◆ **How to complete this task**: Which of the lines in the listing that follows hold "Cheddleton"? Pull each one out.

■ ■ ■

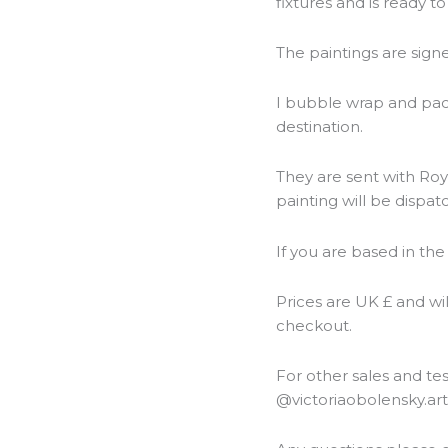
fixtures and is ready t
The paintings are sign
I bubble wrap and packa
destination.
They are sent with Roya
painting will be dispat
If you are based in the
Prices are UK £ and wi
checkout.
For other sales and t
@victoriaobolensky.ar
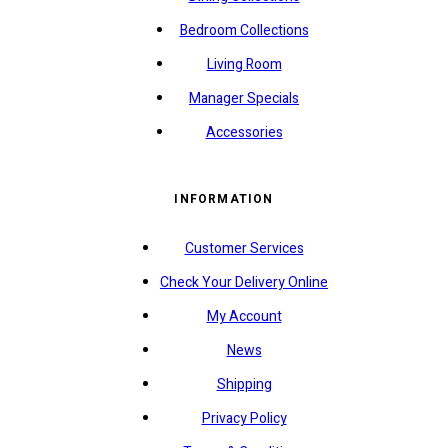
Bedroom Collections
Living Room
Manager Specials
Accessories
INFORMATION
Customer Services
Check Your Delivery Online
My Account
News
Shipping
Privacy Policy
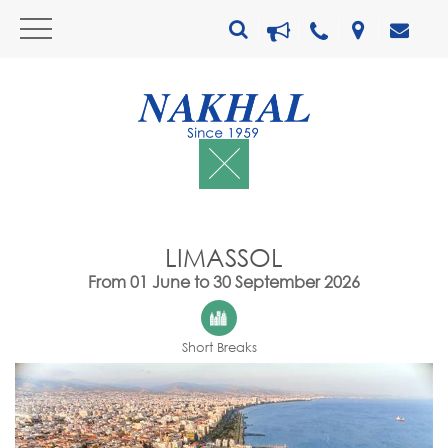
LIMASSOL
From 01 June to 30 September 2026
Short Breaks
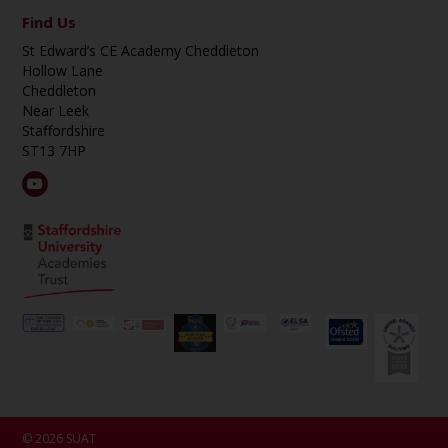
Find Us
St Edward’s CE Academy Cheddleton
Hollow Lane
Cheddleton
Near Leek
Staffordshire
ST13 7HP
© 2026 SUAT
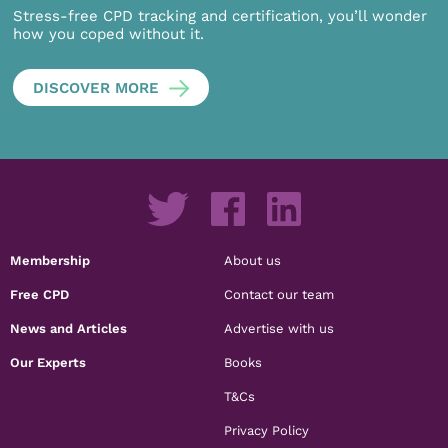
Stress-free CPD tracking and certification, you’ll wonder
how you coped without it.
DISCOVER MORE
Membership
About us
Free CPD
Contact our team
News and Articles
Advertise with us
Our Experts
Books
T&Cs
Privacy Policy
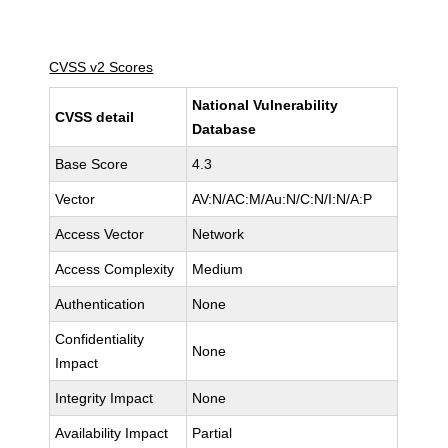
CVSS v2 Scores
National Vulnerability
CVSS detail
Database
Base Score
4.3
Vector
AV:N/AC:M/Au:N/C:N/I:N/A:P
Access Vector
Network
Access Complexity
Medium
Authentication
None
Confidentiality
None
Impact
Integrity Impact
None
Availability Impact
Partial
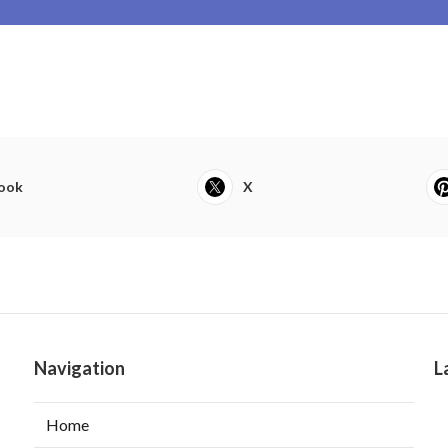
ook
X
Navigation
L
Home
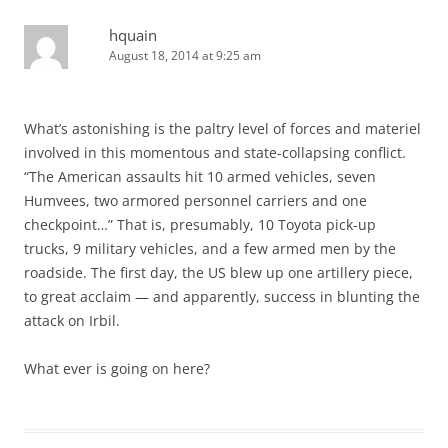
hquain
August 18, 2014 at 9:25 am
What’s astonishing is the paltry level of forces and materiel
involved in this momentous and state-collapsing conflict.
“The American assaults hit 10 armed vehicles, seven
Humvees, two armored personnel carriers and one
checkpoint…” That is, presumably, 10 Toyota pick-up
trucks, 9 military vehicles, and a few armed men by the
roadside. The first day, the US blew up one artillery piece,
to great acclaim — and apparently, success in blunting the
attack on Irbil.
What ever is going on here?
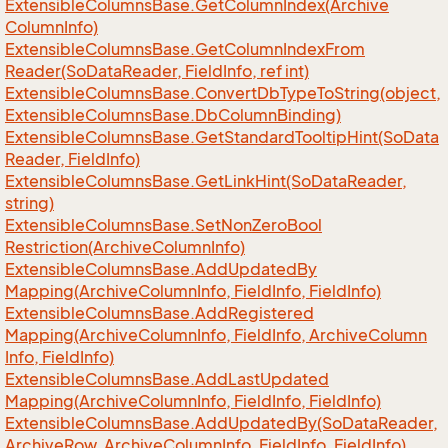
Extensible
Columns
Base.
Get
Column
Index(Archive
Column
Info)
Extensible
Columns
Base.
Get
Column
Index
From
Reader(So
Data
Reader, Field
Info, ref int)
Extensible
Columns
Base.
Convert
Db
Type
To
String(object,
Extensible
Columns
Base.
Db
Column
Binding)
Extensible
Columns
Base.
Get
Standard
Tooltip
Hint(So
Data
Reader, Field
Info)
Extensible
Columns
Base.
Get
Link
Hint(So
Data
Reader,
string)
Extensible
Columns
Base.
Set
Non
Zero
Bool
Restriction(Archive
Column
Info)
Extensible
Columns
Base.
Add
Updated
By
Mapping(Archive
Column
Info, Field
Info, Field
Info)
Extensible
Columns
Base.
Add
Registered
Mapping(Archive
Column
Info, Field
Info, Archive
Column
Info, Field
Info)
Extensible
Columns
Base.
Add
Last
Updated
Mapping(Archive
Column
Info, Field
Info, Field
Info)
Extensible
Columns
Base.
Add
Updated
By(So
Data
Reader,
Archive
Row, Archive
Column
Info, Field
Info, Field
Info)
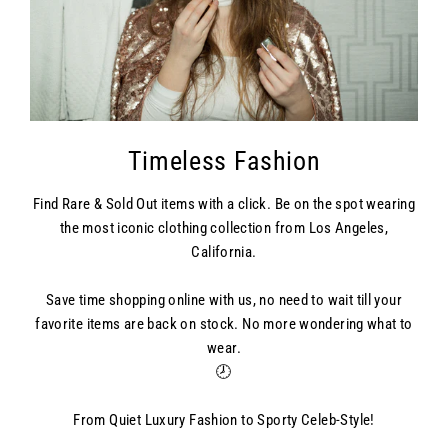
Timeless Fashion
Find Rare & Sold Out items with a click. Be on the spot wearing
the most iconic clothing collection from Los Angeles,
California.
Save time shopping online with us, no need to wait till your
favorite items are back on stock. No more wondering what to
wear.
🕗
From Quiet Luxury Fashion to Sporty Celeb-Style!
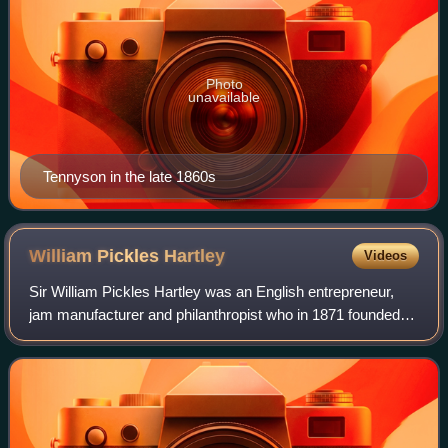
Photo
unavailable
Tennyson in the late 1860s
William Pickles
Hartley
Videos
Sir William Pickles Hartley was an English entrepreneur,
jam manufacturer and philanthropist who in 1871 founded
the Hartley's jam company.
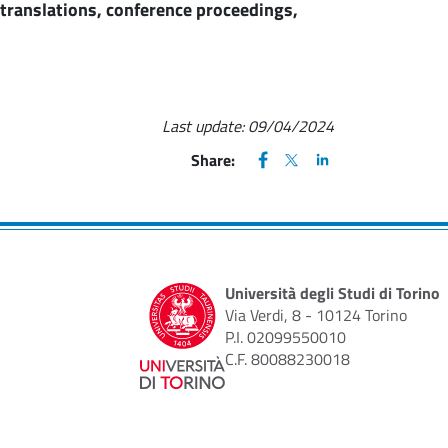
d translations, conference proceedings,
Last update:
09/04/2024
FACEBOOK
(apre una nuova finestra)
X
(apre una nuova finestr
LINKEDIN
(apre una nuova fi
Share:
Università degli Studi di Torino
Via Verdi, 8 - 10124 Torino
P.I. 02099550010
C.F. 80088230018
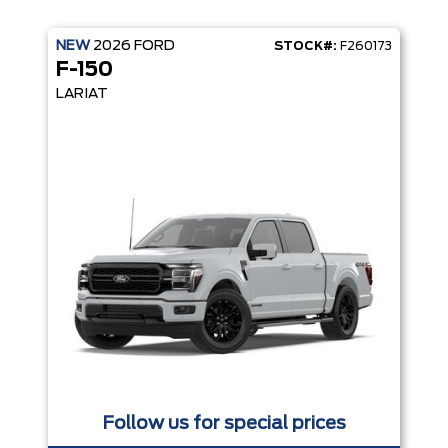
NEW
2026
FORD
STOCK#:
F260173
F-150
LARIAT
Follow us for special prices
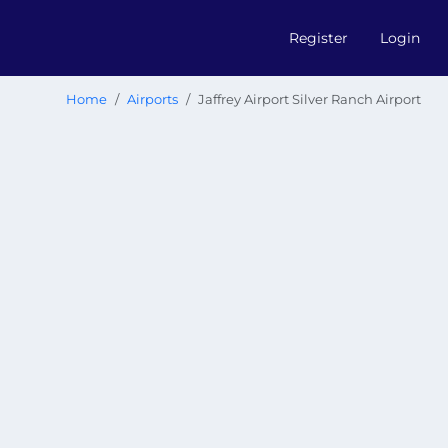
Register
Login
Home
Airports
Jaffrey Airport Silver Ranch Airport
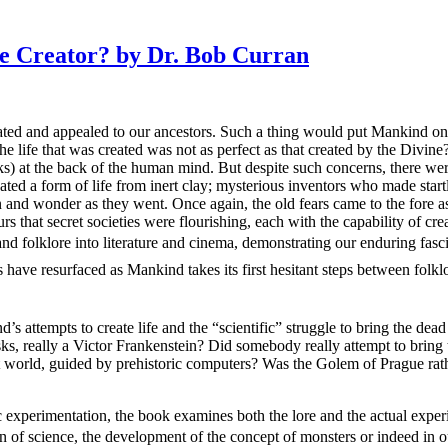
 Creator? by Dr. Bob Curran
scinated and appealed to our ancestors. Such a thing would put Mankind 
 life that was created was not as perfect as that created by the Divine?
rks) at the back of the human mind. But despite such concerns, there wer
ated a form of life from inert clay; mysterious inventors who made star
 and wonder as they went. Once again, the old fears came to the fore as
 that secret societies were flourishing, each with the capability of crea
nd folklore into literature and cinema, demonstrating our enduring fasc
ave resurfaced as Mankind takes its first hesitant steps between folklor
 attempts to create life and the “scientific” struggle to bring the dead
ks, really a Victor Frankenstein? Did somebody really attempt to bring 
t world, guided by prehistoric computers? Was the Golem of Prague ra
c experimentation, the book examines both the lore and the actual experie
tion of science, the development of the concept of monsters or indeed in 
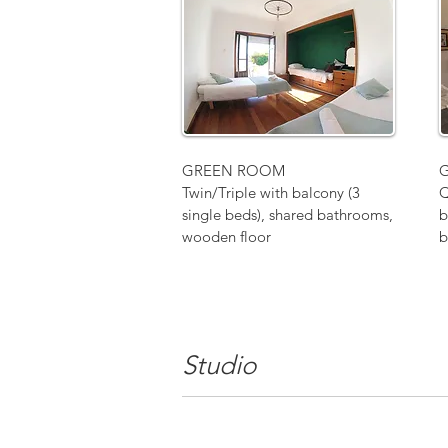
GREEN ROOM
Twin/Triple with balcony (3
Q
single beds), shared bathrooms,
b
wooden floor
b
Studio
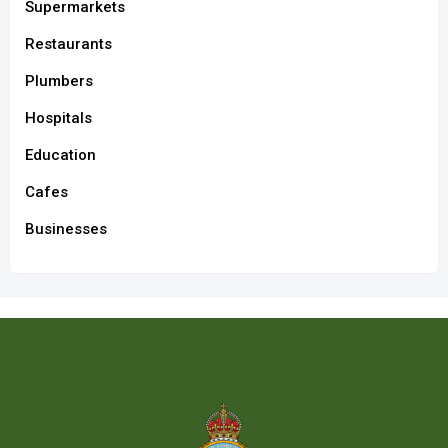
Supermarkets
Restaurants
Plumbers
Hospitals
Education
Cafes
Businesses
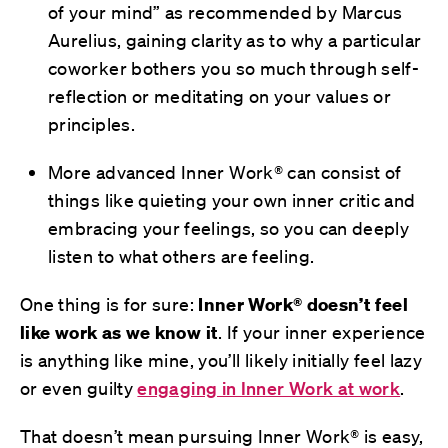
of your mind” as recommended by Marcus
Aurelius, gaining clarity as to why a particular
coworker bothers you so much through self-
reflection or meditating on your values or
principles.
More advanced Inner Work® can consist of
things like quieting your own inner critic and
embracing your feelings, so you can deeply
listen to what others are feeling.
One thing is for sure:
Inner Work® doesn’t feel
like work
as we know it
. If your inner experience
is anything like mine, you’ll likely initially feel lazy
or even guilty
engaging in Inner Work at work
.
That doesn’t mean pursuing Inner Work® is easy,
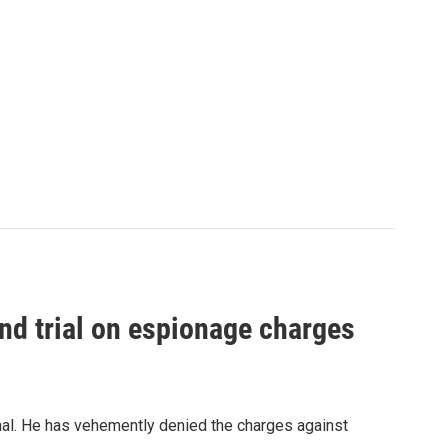
nd trial on espionage charges
nal. He has vehemently denied the charges against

■ ■ ■

◆ **Answer box**:
St Edward’s CE Academy Cheddleton
Cheddleton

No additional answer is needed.